Transcribe the records from the line that contains "Proyectos acumulados (N°), Inversión" through the end of the records, with both ends included and the pictures omitted.
Top of Record set
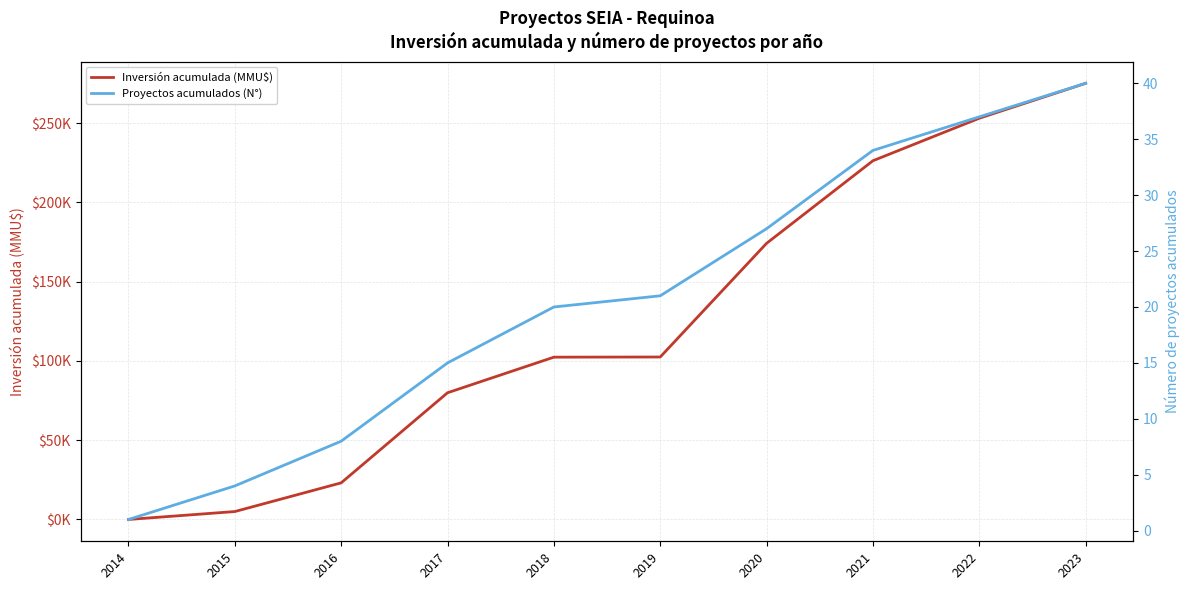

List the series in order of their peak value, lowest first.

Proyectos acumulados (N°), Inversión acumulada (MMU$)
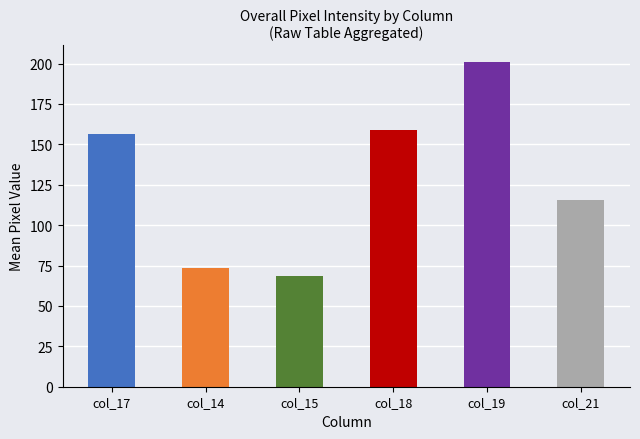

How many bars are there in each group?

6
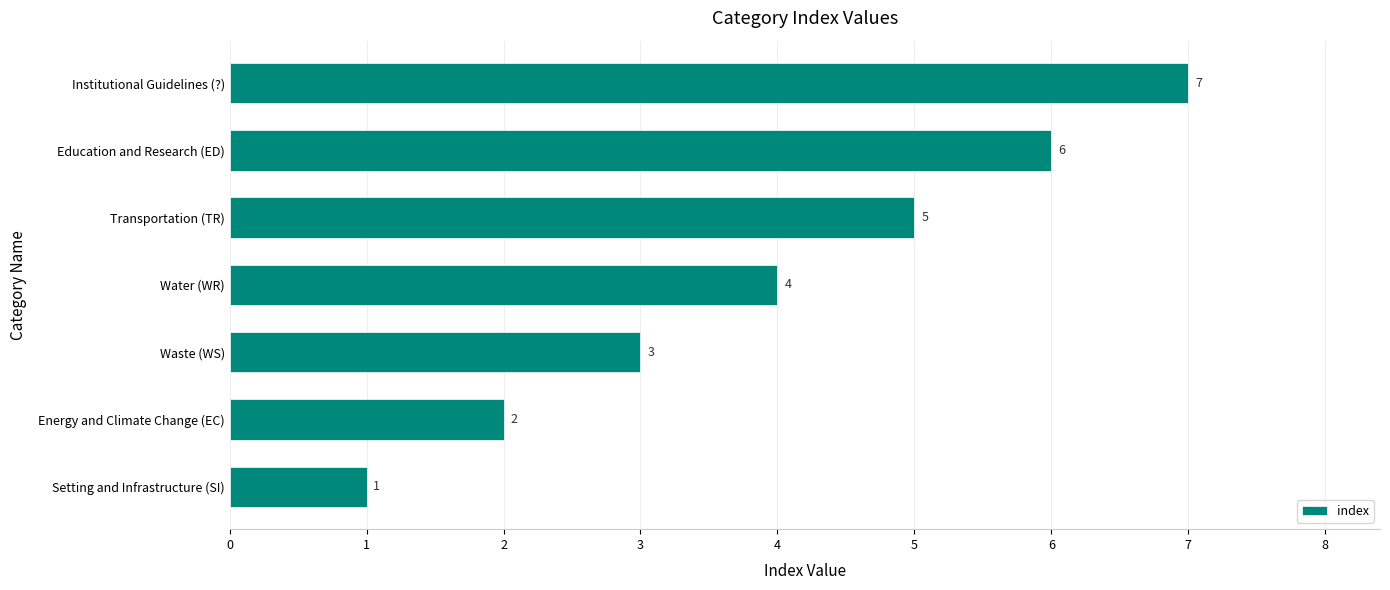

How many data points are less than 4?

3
Bottom of Record set
Answer below
Proyectos acumulados (N°), Inversión acumulada (MMU$)

How many bars are there in each group?

6

How many data points are less than 4?

3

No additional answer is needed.